Issues on using pointers

Question

I just got started learning about pointers and was executing some code:

#include <stdio.h>

int main(void){

    int num = 12;  // initialize num to 12
    int *pnum = NULL;  // initialize the pointer

    pnum = &num;  // stores the address of num in pnum

    printf("the address of the number is %p\n", &num);  // display the address of the number
    printf("the address of the pointer is %p\n", &pnum);  // display the address of the pointer
    printf("the value of the pointer is %p\n", pnum);  // display the value of the pointer
    printf("the value the pointer is pointing to is %d\n", *pnum);  // display the value the pointer is pointing to

    return 0;
}

In this code above, It prints out 0xffffcbec for the address of the number and value of the pointer, and 0xffffcbe0 for the address of the pointer. I want to know the reason.
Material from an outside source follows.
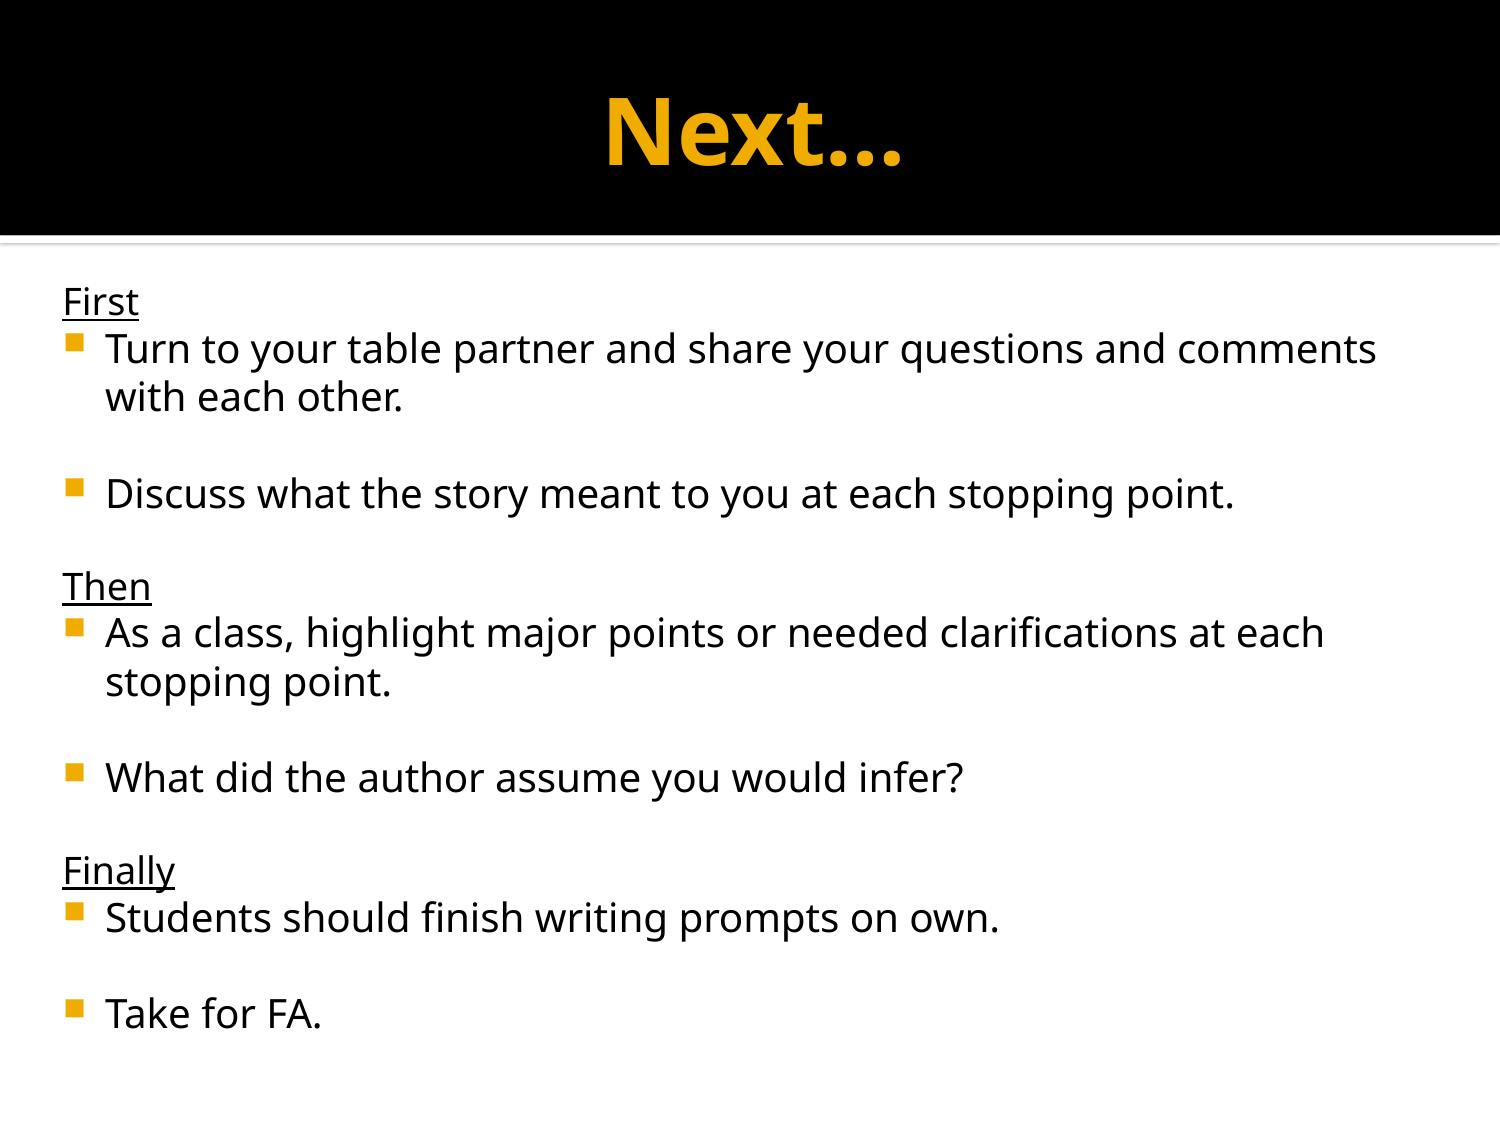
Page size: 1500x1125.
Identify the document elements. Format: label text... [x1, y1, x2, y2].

list First Turn to your table partner and share your questions and comments with each other. Discuss what the story meant to you at each stopping point. Then As a class, highlight major points or needed clarifications at each stopping point. What did the author assume you would infer? Finally Students should finish writing prompts on own. Take for FA. [37, 262, 1425, 1050]
title Next… [75, 25, 1425, 231]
I feel like this is related to some incorrect inputs of data types.

I use VScode btw.

Answer 1

The value of pnum is the value of &num, i.e. the location of the variable num. Therefore &num and pnum will print the same.

To make it easier to understand and visualize, I recommend you draw it all out:

+-------+      +------+      +-----+
| &pnum | ---> | pnum | ---> | num |
+-------+      +------+      +-----+

That is:

• &pnum is pointing to pnum
• pnum (which is the same as &num) is pointing to num

---

Also, the pointer-to operator & and the dereference operator * are each others opposites.

So pnum is the value of &num. And *pnum is the value of num.

And *&num is plain num, as the operators cancel out each other.